**Material supplied:**
..........

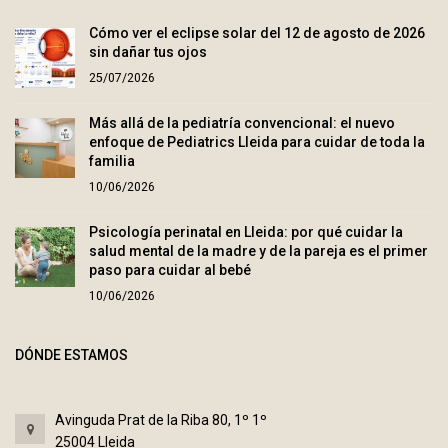
Cómo ver el eclipse solar del 12 de agosto de 2026
sin dañar tus ojos
25/07/2026
Más allá de la pediatría convencional: el nuevo
enfoque de Pediatrics Lleida para cuidar de toda la
familia
10/06/2026
Psicología perinatal en Lleida: por qué cuidar la
salud mental de la madre y de la pareja es el primer
paso para cuidar al bebé
10/06/2026
DÓNDE ESTAMOS
Avinguda Prat de la Riba 80, 1º 1º
25004 Lleida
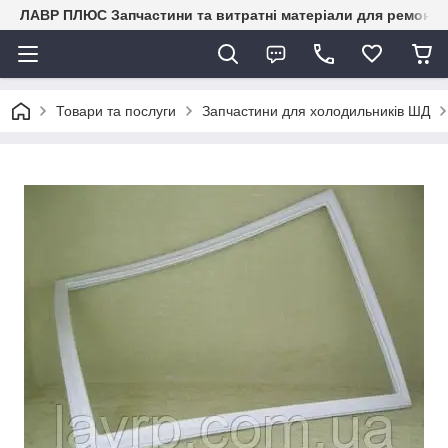
ЛАВР ПЛЮС Запчастини та витратні матеріали для ремонту 
Товари та послуги
Запчастини для холодильників ШД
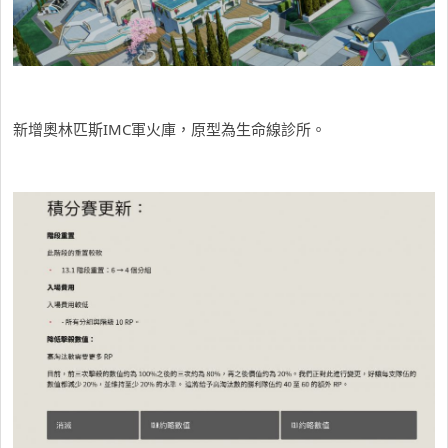
新增奧林匹斯IMC軍火庫，原型為生命線診所。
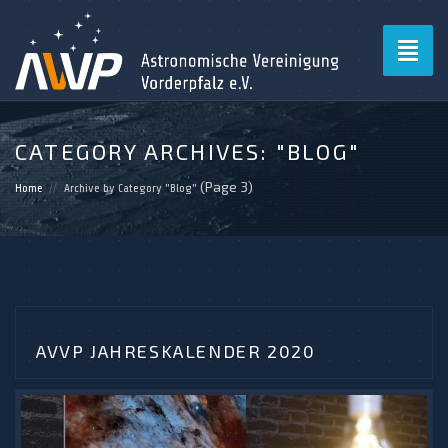
Toggl
naviga
CATEGORY ARCHIVES:
"BLOG"
(Page 3)
Home
Archive by Category "Blog"
AVVP JAHRESKALENDER 2020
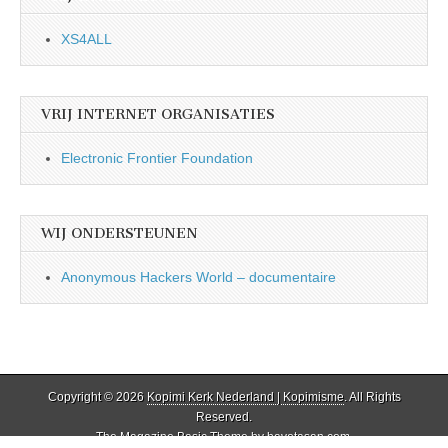
XS4ALL
VRIJ INTERNET ORGANISATIES
Electronic Frontier Foundation
WIJ ONDERSTEUNEN
Anonymous Hackers World – documentaire
Copyright © 2026
Kopimi Kerk Nederland | Kopimisme
. All Rights
Reserved.
The Magazine Basic Theme by
bavotasan.com
.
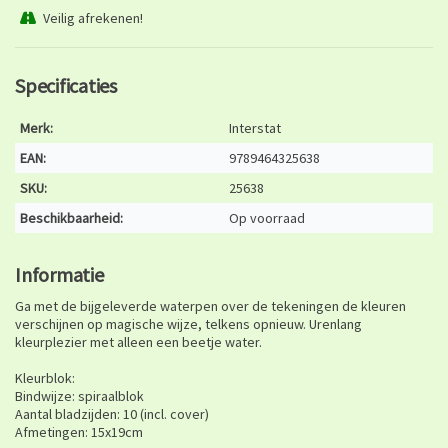
Veilig afrekenen!
Specificaties
Merk:
Interstat
EAN:
9789464325638
SKU:
25638
Beschikbaarheid:
Op voorraad
Informatie
Ga met de bijgeleverde waterpen over de tekeningen de kleuren
verschijnen op magische wijze, telkens opnieuw. Urenlang
kleurplezier met alleen een beetje water.
Kleurblok:
Bindwijze: spiraalblok
Aantal bladzijden: 10 (incl. cover)
Afmetingen: 15x19cm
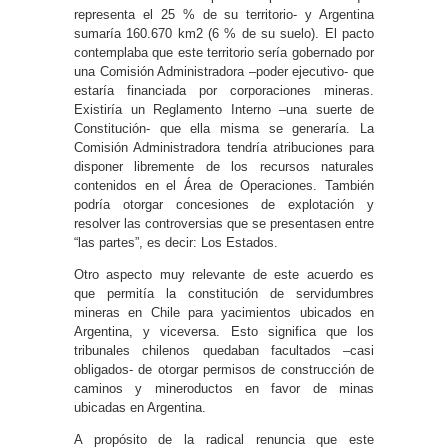
representa el 25 % de su territorio- y Argentina
sumaría 160.670 km2 (6 % de su suelo). El pacto
contemplaba que este territorio sería gobernado por
una Comisión Administradora –poder ejecutivo- que
estaría financiada por corporaciones mineras.
Existiría un Reglamento Interno –una suerte de
Constitución- que ella misma se generaría. La
Comisión Administradora tendría atribuciones para
disponer libremente de los recursos naturales
contenidos en el Área de Operaciones. También
podría otorgar concesiones de explotación y
resolver las controversias que se presentasen entre
“las partes”, es decir: Los Estados.
Otro aspecto muy relevante de este acuerdo es
que permitía la constitución de servidumbres
mineras en Chile para yacimientos ubicados en
Argentina, y viceversa. Esto significa que los
tribunales chilenos quedaban facultados –casi
obligados- de otorgar permisos de construcción de
caminos y mineroductos en favor de minas
ubicadas en Argentina.
A propósito de la radical renuncia que este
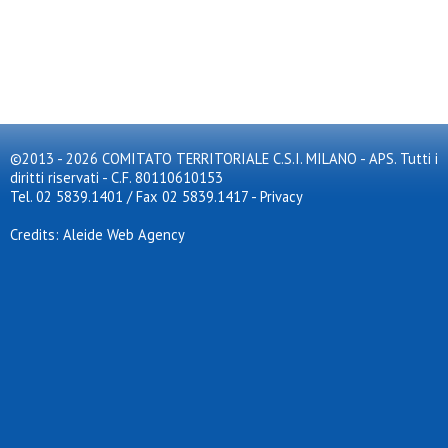
©2013 - 2026 COMITATO TERRITORIALE C.S.I. MILANO - APS. Tutti i
diritti riservati - C.F. 80110610153
Tel. 02 5839.1401 / Fax 02 5839.1417
-
Privacy
Credits: Aleide Web Agency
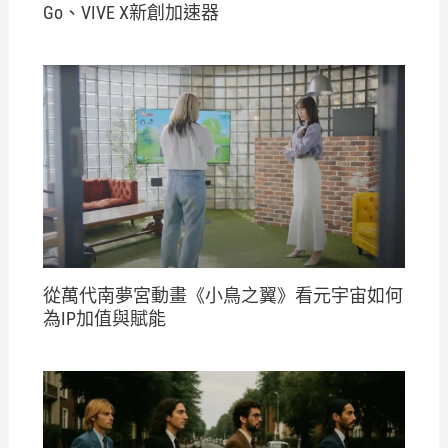
Go、VIVE X新創加速器
從萬代南夢宮動畫《小鳥之翼》看元宇宙如何
為IP加值與賦能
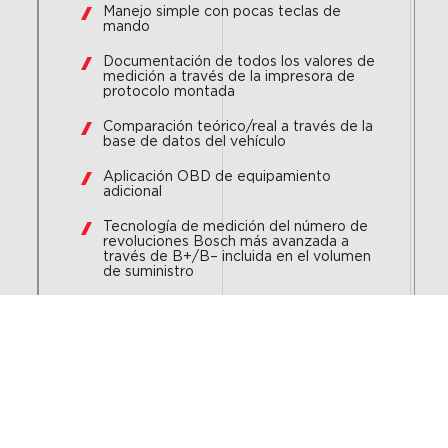
Manejo simple con pocas teclas de
mando
Documentación de todos los valores de
medición a través de la impresora de
protocolo montada
Comparación teórico/real a través de la
base de datos del vehículo
Aplicación OBD de equipamiento
adicional
Tecnología de medición del número de
revoluciones Bosch más avanzada a
través de B+/B– incluida en el volumen
de suministro
Técnica de medición del número de
revoluciones completa para vehículos de
gasolina y Diesel
Unidad de disquete montada para la
rápida actualización del programa y de
los datos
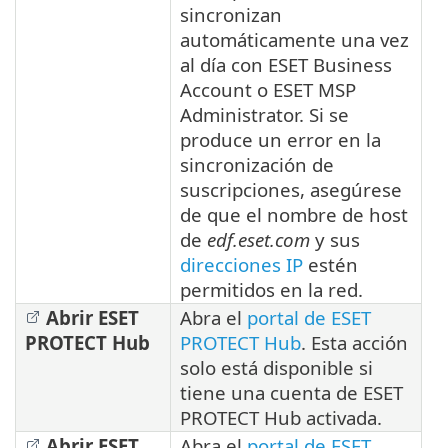
sincronizan
automáticamente una vez
al día con ESET Business
Account o ESET MSP
Administrator.
Si se
produce un error en la
sincronización de
suscripciones, asegúrese
de que el nombre de host
de
edf.eset.com
y sus
direcciones IP
estén
permitidos en la red.
Abrir ESET
Abra el
portal de ESET
PROTECT Hub
PROTECT Hub
. Esta acción
solo está disponible si
tiene una cuenta de ESET
PROTECT Hub activada.
Abrir ESET
Abra el
portal de ESET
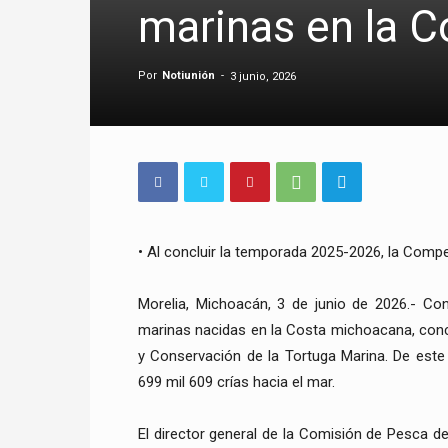
marinas en la 
Por
Notiunión
-
3 junio, 2026
• Al concluir la temporada 2025-2026, la Compes
Morelia, Michoacán, 3 de junio de 2026.- Con
marinas nacidas en la Costa michoacana, con
y Conservación de la Tortuga Marina. De este t
699 mil 609 crías hacia el mar.
El director general de la Comisión de Pesca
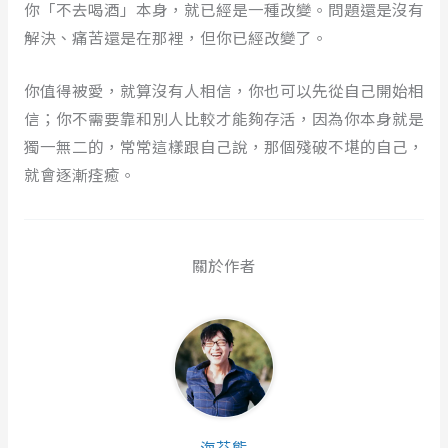
你「不去喝酒」本身，就已經是一種改變。問題還是沒有
解決、痛苦還是在那裡，但你已經改變了。
你值得被愛，就算沒有人相信，你也可以先從自己開始相
信；你不需要靠和別人比較才能夠存活，因為你本身就是
獨一無二的，常常這樣跟自己說，那個殘破不堪的自己，
就會逐漸痊癒。
關於作者
海苔熊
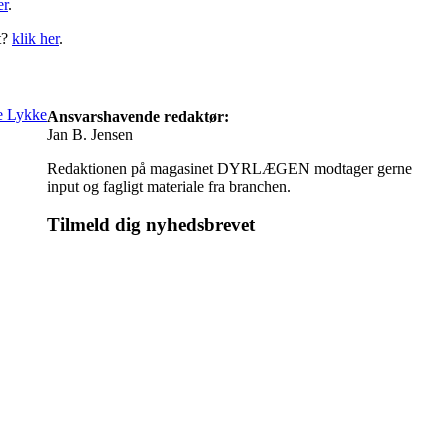
er
.
t?
klik her
.
Ansvarshavende redaktør:
Jan B. Jensen
Redaktionen på magasinet DYRLÆGEN modtager gerne
input og fagligt materiale fra branchen.
Tilmeld dig nyhedsbrevet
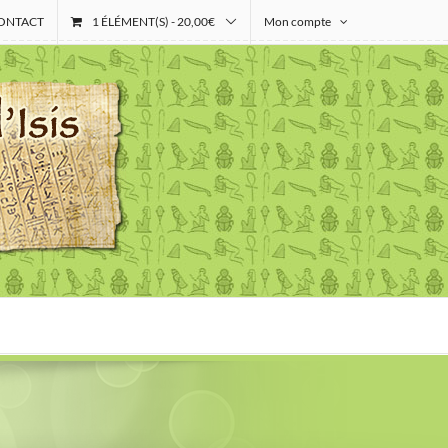
ONTACT
1 ÉLÉMENT(S)
-
20,00
€
Mon compte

..........

**Problem to solve:** What belongs in the answer is each line above from the line with "Bindwijze: spiraalblok" to the line with "Go、VIVE X新創加速器", inclusive, reproduced exactly and free of pictures.

**Output of the task:**
Bindwijze: spiraalblok
Aantal bladzijden: 10 (incl. cover)
Afmetingen: 15x19cm
representa el 25 % de su territorio- y Argentina
sumaría 160.670 km2 (6 % de su suelo). El pacto
contemplaba que este territorio sería gobernado por
una Comisión Administradora –poder ejecutivo- que
estaría financiada por corporaciones mineras.
Existiría un Reglamento Interno –una suerte de
Constitución- que ella misma se generaría. La
Comisión Administradora tendría atribuciones para
disponer libremente de los recursos naturales
contenidos en el Área de Operaciones. También
podría otorgar concesiones de explotación y
resolver las controversias que se presentasen entre
“las partes”, es decir: Los Estados.
Otro aspecto muy relevante de este acuerdo es
que permitía la constitución de servidumbres
mineras en Chile para yacimientos ubicados en
Argentina, y viceversa. Esto significa que los
tribunales chilenos quedaban facultados –casi
obligados- de otorgar permisos de construcción de
caminos y mineroductos en favor de minas
ubicadas en Argentina.
A propósito de la radical renuncia que este
©2013 - 2026 COMITATO TERRITORIALE C.S.I. MILANO - APS. Tutti i
diritti riservati - C.F. 80110610153
Tel. 02 5839.1401 / Fax 02 5839.1417
-
Privacy
Credits: Aleide Web Agency
Go、VIVE X新創加速器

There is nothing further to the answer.